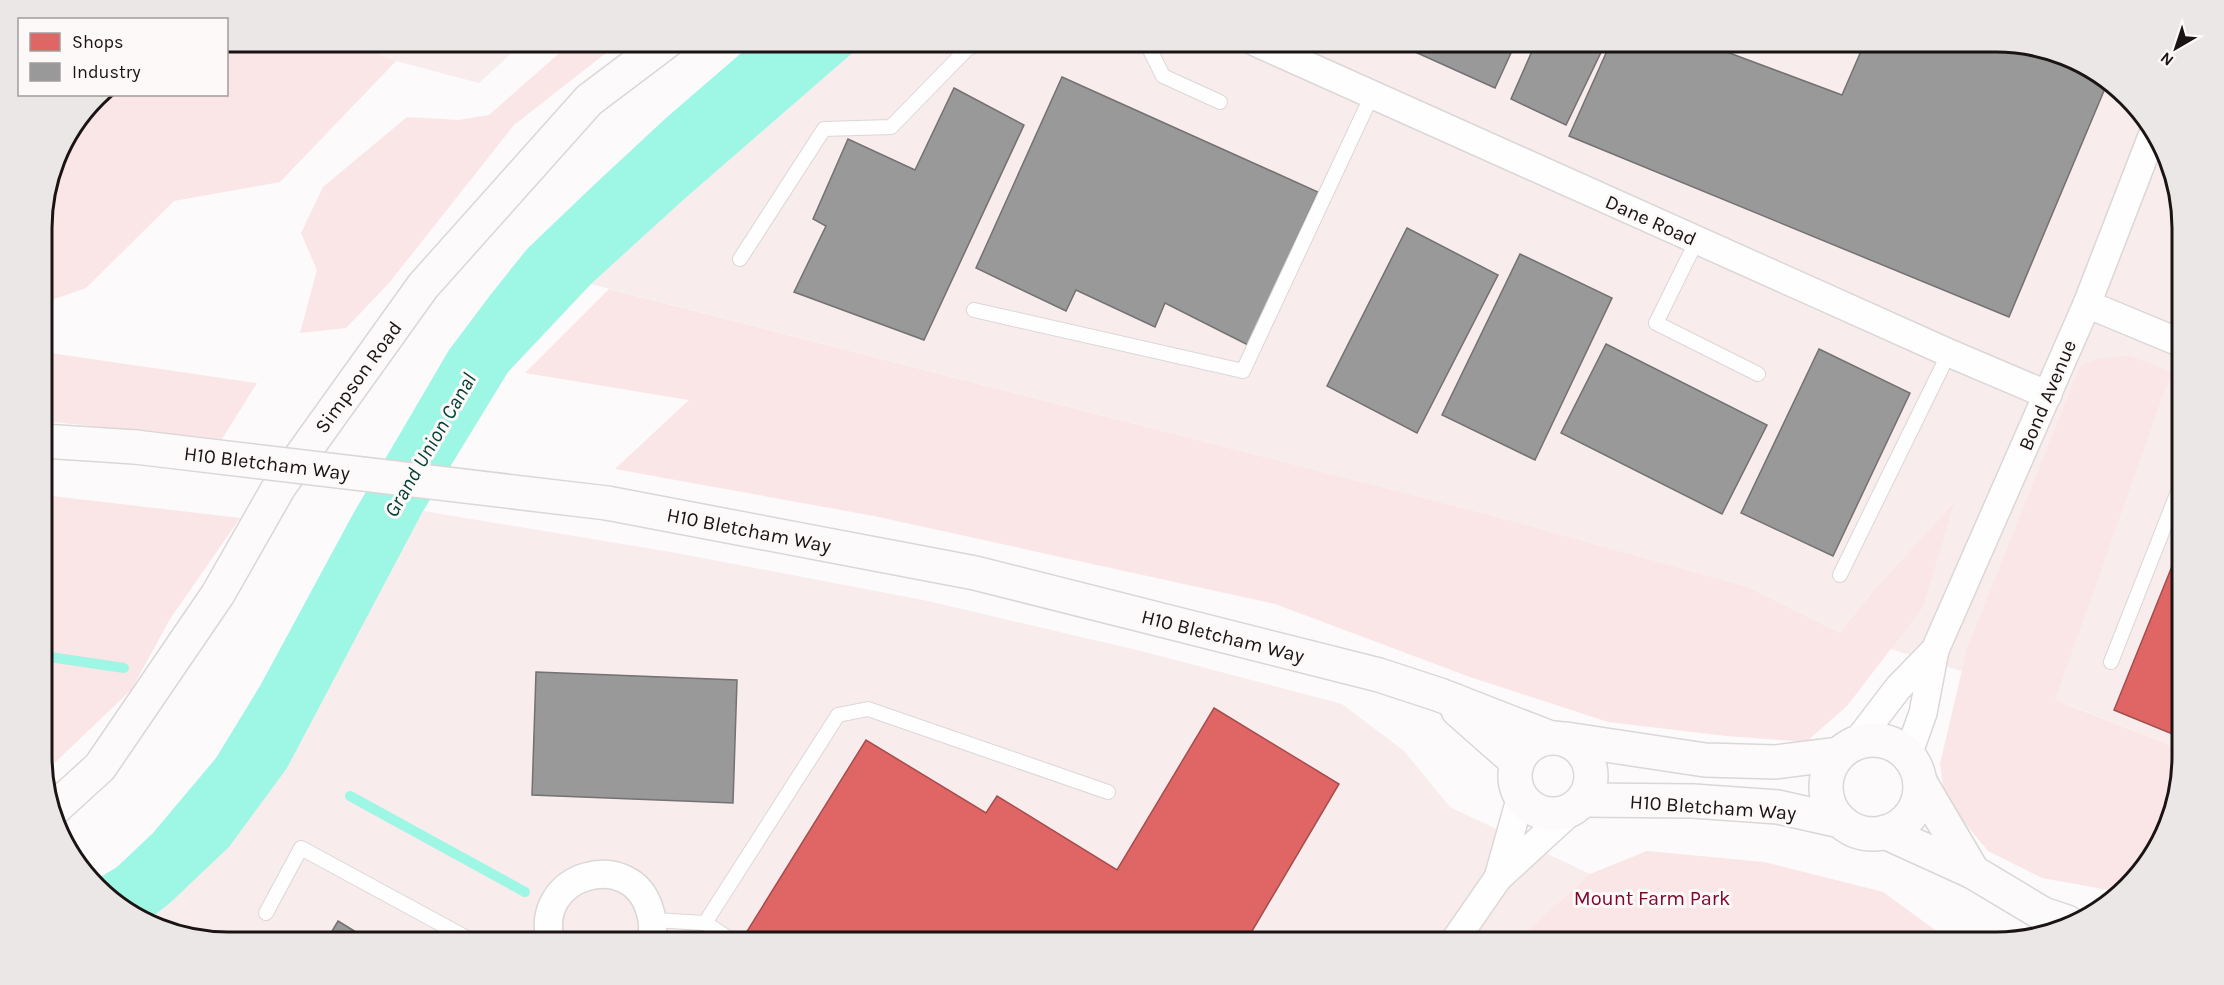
<svg xmlns="http://www.w3.org/2000/svg" width="2224" height="985" viewBox="0 0 2224 985" font-family="Karla,sans-serif">
  <rect width="100%" height="100%" fill="#fcfafa"/>
  <g fill="#f8eced">
    <path d="M350 42H524L479 83 396 61Z"/>
    <path d="M865 42H1995L2067 56 2144 115 2180 204 2182 750 2069 705 1840 633 1748 587 1490 515 591 284 682 201Z"/>
    <path d="M423 511 671 552 928 601 1145 652 1342 704 1404 751 1450 807 1590 874 1514 943H229L157 929 147 921 170 903 229 847 287 768Z"/>
  </g>
  <g fill="#fae5e7">
    <path d="M227 42H350L396 61 280 182 174 201 86 288 43 303 42 216 61 146 101 95 226 94Z"/>
    <path d="M572 42H620L514 125 389 283 346 328 300 333 317 270 301 233 323 187 407 117 459 120 489 115Z"/>
    <path d="M609 289 1490 515 1748 587 1840 633 1875 590 1954 503 1923 607 1847 706 1806 742 1727 736 1608 722 1470 677 1275 604 874 516 615 469 689 400 525 373Z"/>
    <path d="M43 352 256 383H257L222 439 43 421Z"/>
    <path d="M2130 356 2171 372 2055 700 2182 750 2168 828 2143 870 2120 892 2042 878 1988 851 1945 799 1940 764 1967 649 2080 367 2096 359Z"/>
    <path d="M43 495 240 518 170 619 131 690 44 773Z"/>
    <path d="M1647 851 1764 862 1883 892 1953 943H1514L1590 874Z"/>
  </g>
  <path fill="#9ef6e4" d="M754 42H865L682 201 591 284 508 372 423 511 287 768 229 847 170 903 147 921 94 881 117 867 153 833 216 758 260 686 353 514 449 350 488 298 527 249 595 184 666 118Z"/>
  <g fill="#e06666" stroke="#a54d4d" stroke-width="1.5">
    <path d="M2181 544 2182 738 2114 710Z"/>
    <path d="M1214 708 1339 784 1245 943H763L746 933 866 740 986 813 997 796 1117 870Z"/>
  </g>
  <g fill="#999" stroke="#737171" stroke-width="1.5">
    <path d="M1393 42H1516L1495 88Z"/>
    <path d="M1536 42H1606L1566 125 1511 99Z"/>
    <path d="M1611 42H1700L1842 95 1865 42H1996L2067 56 2106 86 2009 317 1569 136Z"/>
    <path d="M1062 77 1318 192 1248 345 1165 303 1155 327 1076 290 1066 311 976 268Z"/>
    <path d="M954 88 1024 125 924 340 794 292 826 226 813 219 848 139 915 170Z"/>
    <path d="M1407 228 1498 275 1417 433 1327 386Z"/>
    <path d="M1520 254 1612 298 1535 460 1442 415Z"/>
    <path d="M1606 344 1767 425 1722 514 1561 433Z"/>
    <path d="M1819 349 1910 393 1833 556 1741 513Z"/>
    <path d="M536 672 737 680 733 803 532 795Z"/>
    <path d="M338 921 374 943H325Z"/>
  </g>
  <g fill="none" stroke-linecap="round" stroke-linejoin="round">
    <g stroke="#9ef6e4" stroke-width="10">
      <path d="M43 656 124 668"/>
      <path d="M350 796 525 892"/>
    </g>
    <g stroke="#dbd7d7" stroke-width="16">
      <g id="lane">
        <path d="M1146 42 1163 76 1220 102"/>
        <path d="M1697 240 1656 323 1758 374"/>
        <path d="M740 259 824 129 891 127 966 50 979 42"/>
        <path d="M974 310 1243 371 1372 95"/>
        <path d="M1840 575 1949 353"/>
        <path d="M2111 662 2181 484"/>
        <path d="M266 913 301 848 476 943"/>
        <path d="M653 920 705 923 736 943"/>
        <path d="M705 923 838 715 868 709 1108 792"/>
      </g>
    </g>
    <g stroke="#dbd7d7" stroke-width="30">
      <g id="street">
        <path d="M1255 42 1949 353 2048 395"/>
        <path d="M2087 304 2181 343"/>
        <path d="M1935 650 2087 304 2152 136"/>
        <path d="M1856 743 1898 688 1935 650 1923 713 1908 755"/>
        <path d="M1498 878 1521 796"/>
        <path d="M551 943C531 874 632 846 650 911 653 921 654 933 650 943"/>
        <path d="M1453 943 1498 878 1571 811"/>
      </g>
    </g>
    <g stroke="#dbd7d7" stroke-width="36">
      <g id="secondary">
        <path d="M43 441 135 447"/>
        <path d="M607 503 975 573 1379 675 1440 695 1548 737"/>
        <path d="M1458 710 1517 762"/>
        <circle cx="1553" cy="776" r="38"/>
        <path d="M1566 739 1705 760 1776 762 1838 754"/>
        <circle cx="1873" cy="787" r="47"/>
        <path d="M1920 782 1973 872"/>
        <path d="M1584 800 1693 801 1778 807 1840 821"/>
        <path d="M55 808 100 767 218 594 279 487 423 286 589 100 666 42"/>
        <path d="M1885 832 1973 872 2043 914 2067 922"/>
      </g>
    </g>
    <use href="#lane" stroke="#fffefe" stroke-width="14"/>
    <use href="#street" stroke="#fffefe" stroke-width="27"/>
    <use href="#secondary" stroke="#fcfafa" stroke-width="33"/>
    <g stroke="#dbd7d7" stroke-width="36" stroke-linecap="butt">
      <path id="secondary-bridge" d="M135 447 607 503"/>
    </g>
    <use href="#secondary-bridge" stroke="#fcfafa" stroke-width="33"/>
  </g>
  <g text-anchor="middle" stroke-width="6" stroke-linejoin="round" paint-order="stroke">
    <g font-size="20" fill="#1a1414" stroke="#fdf9f9">
      <text transform="translate(1651 220) rotate(24)" y="7">Dane Road</text>
      <text transform="translate(358 377) rotate(-54)" y="7">Simpson Road</text>
      <text transform="translate(2047 395) rotate(-67)" y="7">Bond Avenue</text>
      <text transform="translate(267 463) rotate(7)" y="7">H10 Bletcham Way</text>
      <text transform="translate(749 530) rotate(11)" y="7">H10 Bletcham Way</text>
      <text transform="translate(1223 636) rotate(14)" y="7">H10 Bletcham Way</text>
      <text transform="translate(1713 807) rotate(4)" y="7">H10 Bletcham Way</text>
    </g>
    <g font-size="20" fill="#80062e" stroke="#fdf9f9">
      <text x="1652" y="905">Mount Farm Park</text>
    </g>
    <g font-size="21" font-style="italic" fill="#034036" stroke="#fdf9f9">
      <text transform="translate(430 445) rotate(-60)" y="7">Grand Union Canal</text>
    </g>
  </g>
  <path d="M0 0H2224V985H0ZM228 52H1996A176 176 0 0 1 2172 228V756A176 176 0 0 1 1996 932H228A176 176 0 0 1 52 756V228A176 176 0 0 1 228 52Z" fill="#ebe7e7" fill-rule="evenodd"/>
  <path fill="none" stroke="#1a1414" stroke-width="3" d="M228 52H1996A176 176 0 0 1 2172 228V756A176 176 0 0 1 1996 932H228A176 176 0 0 1 52 756V228A176 176 0 0 1 228 52Z"/>
  <rect x="18" y="18" width="210" height="78" fill="#fdf9f9" stroke="#a29d9d" stroke-width="1.5"/>
  <rect x="30" y="33" width="30" height="18" fill="#e06666" stroke="#a29d9d" stroke-width="1.5"/>
  <text x="72" y="48" font-size="18" fill="#1a1414">Shops</text>
  <rect x="30" y="63" width="30" height="18" fill="#999999" stroke="#a29d9d" stroke-width="1.5"/>
  <text x="72" y="78" font-size="18" fill="#1a1414">Industry</text>
  <g transform="translate(2176 48) rotate(219)" stroke="#fdf9f9" stroke-width="4.5" paint-order="stroke">
  <path d="M0-4.5L10 22L0 15L-10 22Z" fill="#1a1414"/>
  <text y="-9" font-size="16" font-weight="bold" text-anchor="middle" fill="#1a1414">N</text>
  </g>
</svg>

··········

▸ **Prompt**
Report each line of the listing above that uses the word "transform".

▸ **Your solution**
      <text transform="translate(1651 220) rotate(24)" y="7">Dane Road</text>
      <text transform="translate(358 377) rotate(-54)" y="7">Simpson Road</text>
      <text transform="translate(2047 395) rotate(-67)" y="7">Bond Avenue</text>
      <text transform="translate(267 463) rotate(7)" y="7">H10 Bletcham Way</text>
      <text transform="translate(749 530) rotate(11)" y="7">H10 Bletcham Way</text>
      <text transform="translate(1223 636) rotate(14)" y="7">H10 Bletcham Way</text>
      <text transform="translate(1713 807) rotate(4)" y="7">H10 Bletcham Way</text>
      <text transform="translate(430 445) rotate(-60)" y="7">Grand Union Canal</text>
  <g transform="translate(2176 48) rotate(219)" stroke="#fdf9f9" stroke-width="4.5" paint-order="stroke">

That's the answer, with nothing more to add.